“砰。。。。。。”
這娘們沒有任何征兆的又開了一槍,我趕緊跑回到了自己睡覺的那個草垛。
“小子,如果你能征服裴丫頭,我不用你喊師父也可以將這一身本事全部教給你。”
“切,別以為我不知道你打的什么小算盤。老而不死是為賊,一個老光棍怎么這么多惡趣味啊?”
我不屑地回了一句,突然感覺這種日子還是挺有挑戰的,很是有趣。
早上醒來之后我便去調飼料了,在中午之前便將豬飼料喂完了。可是他們竟然沒有做飯,而且盛裝打扮出門了。
“你大爺的。”
看著離開的兩人不由地罵了一句。我自己跑到家禽院里,逮了兩只大紅公雞,很快收拾干凈。
“愜意啊。”
吃了一頓豐盛午餐之后拍著肚子躺在草垛上。他們兩個一只到晚上才回來,而一下午的時間我把家禽全部轉移了地方,他們不仁就不要怪我不義。
“裴丫頭啊,你真沒有必要待在這里。我看著何家的那小子就不錯。”
“我的事情不用你管,如果你再多說一句,這間茅草屋給你拆了。”
小裴滿臉怒氣道。
“魁叔,夸人要當面夸,壞話才要背地里說。”
何忠誠提著兩瓶酒,叼著一支煙走了過來。
“浩哥,這地方待的還習慣嗎?”
稱呼一樣,但是語氣跟之前卻不可同日而語了。
“想通了?”
我接過他手里的酒打開問了一句。
“沒有什么行不通的,畢竟被人利用不是件開心的事情。女人嘛,什么時候都可能有,你不是一樣跟田家的大小姐離婚了嗎?”

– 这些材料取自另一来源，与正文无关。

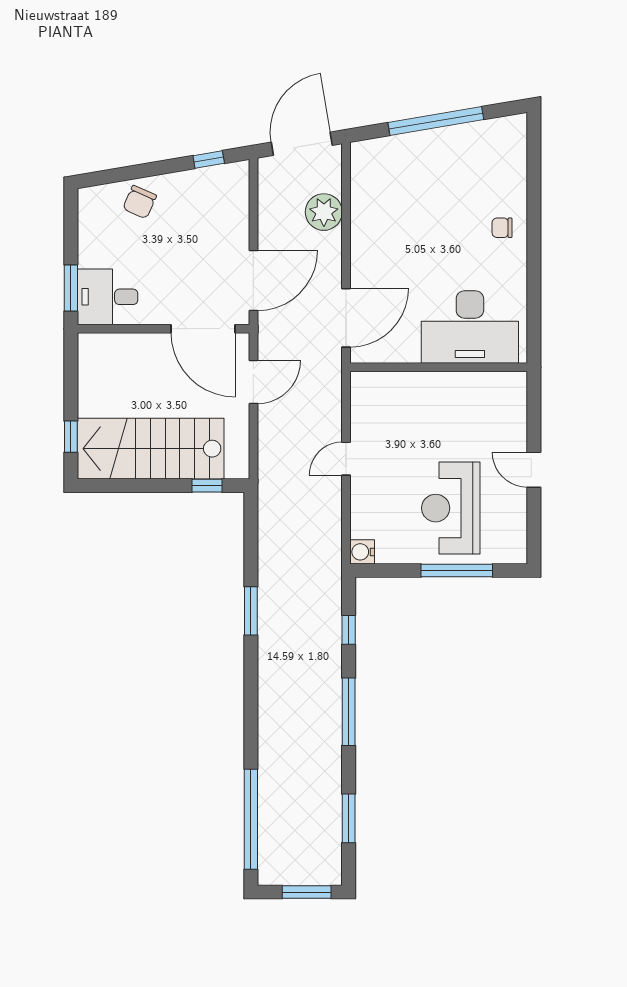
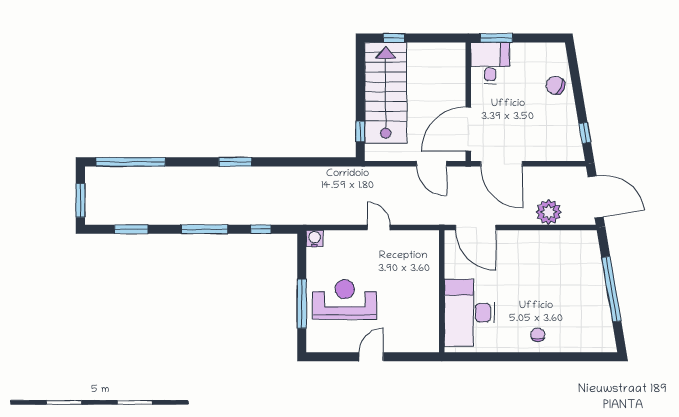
window: (251, 611) -> (235, 162), moved

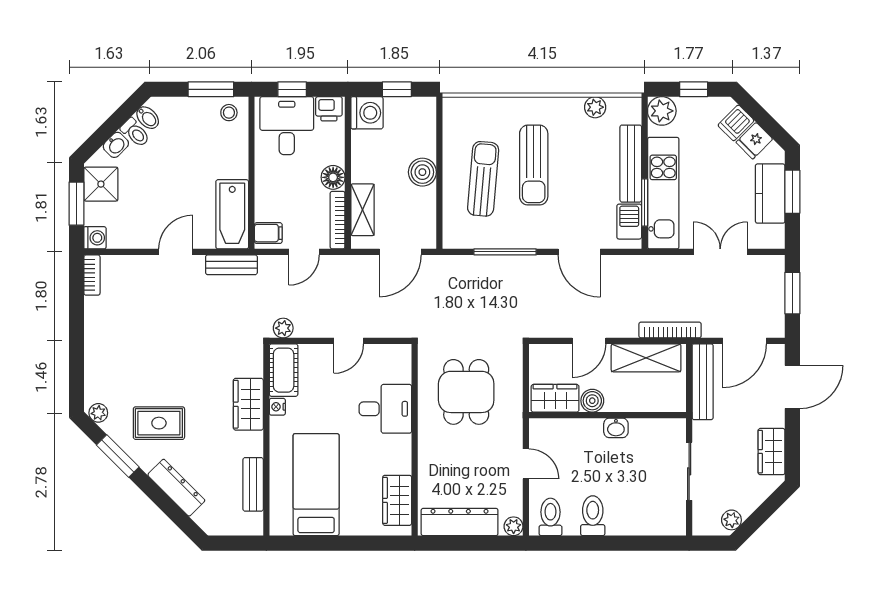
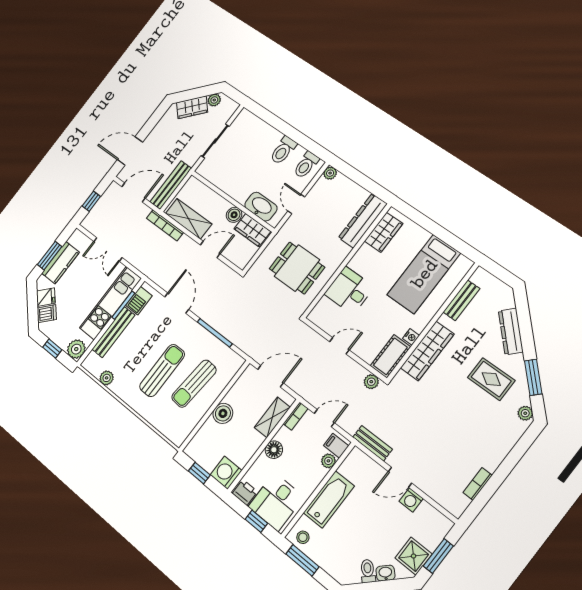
bidet: (148, 118) -> (353, 574), removed
plant: (264, 211) -> (328, 461), added
bathtub: (232, 214) -> (329, 499), moved
bookcase: (338, 220) -> (296, 416), width x0.64
washing machine: (95, 238) -> (411, 500), moved, turned -90
bookcase: (92, 275) -> (478, 484), moved
window: (792, 293) -> (91, 201), width x0.67
dining table: (466, 392) -> (297, 268), turned 90
wardrobe: (248, 404) -> (427, 351), width x1.50
washbasin: (616, 428) -> (261, 207), moved, width x1.91, depth x1.45
wardrobe: (772, 452) -> (192, 107), moved, turned 45
dresser: (460, 522) -> (363, 221), moved, turned 90

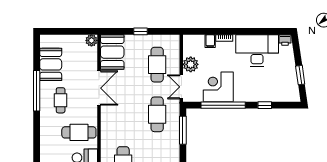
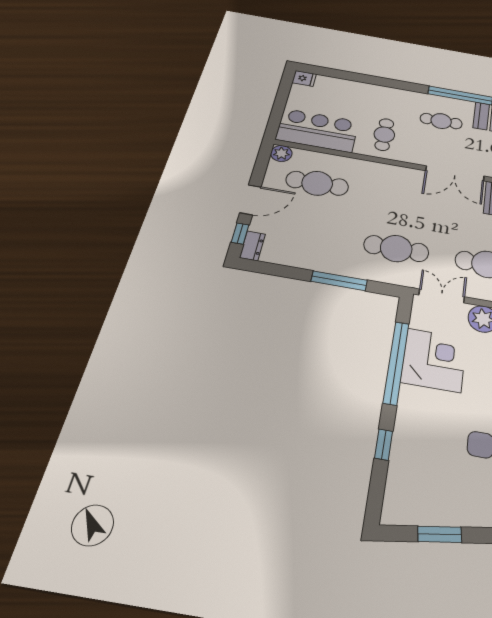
window: (183, 130) -> (339, 281), moved
cafe table: (79, 132) -> (384, 134), width x0.73, depth x0.74

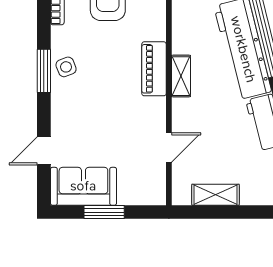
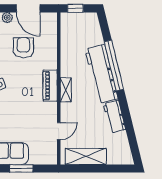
shelving: (215, 195) -> (86, 156), width x1.50, depth x1.33

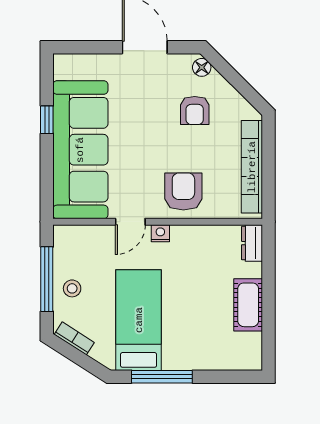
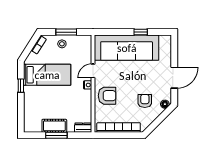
armchair: (195, 110) -> (145, 101), turned 90
door: (130, 222) -> (93, 71), hinge flipped
window: (47, 279) -> (66, 32), width x0.69
window: (269, 300) -> (56, 135), added
window: (162, 377) -> (21, 86), width x0.46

何忠誠接過我的酒喝了一大口,好像小裴他們兩個都沒有存在一般。
“還是兄弟?”
“廢話,如果不是因為你,我也想不明白那么快。怎么也想不到你年紀只是稍稍比我大一點,事情竟然可以看得如此通透。”
面對何忠誠的夸獎我也只是淡淡一笑,他能想通便最好,想不通我也不介意多一個仇人。
“裴琥珀,你放心,我不會娶你。今天我也已經跟我爸攤牌了,強扭的瓜不甜。”
由此可見何忠誠是真想明白了。
裴琥珀只是冷哼一聲,沒有搭理何忠誠。
“葉大小姐,賭注帶來了嗎?”
葉淺靜拿著兩條煙還有一只鴨子走了進來,放下東西直接離開了。
“你們兩個出去喝酒,又不給老子,看著心里堵得慌。”
被何忠誠稱為魁叔的男人說道。
“我的酒送你了,我們之間沒有什么好聊的了。還要挑水,時間不敢耽誤。”
拿起扁擔我便去后山挑水了,等池子挑滿之后再次躺在了那個草垛上面。
“天下攘攘啊,幾時能休呢?”
我在腦海中已經復盤了他的招式無數次,可還是不得精髓。
“老東西,出來打一架。”
我拿著劍把茅草屋一根柱子給劈斷了。
“臭小子,竟然敢破壞老子的住處,這次一定打的你生活不能自理。”
他直接從屋子里面竄了出來,拳風打在我的臉上,就如刀子刮在臉上一般。
“老頭,你沒吃飯嗎?怎么一點勁都沒有?”
我已經被他打的遍體鱗傷,可是嘴上依舊在積攢他心中的怒火。他的招式比之前更加猛烈,而我之所以硬抗下這么多招是對身體恢復能力的自信。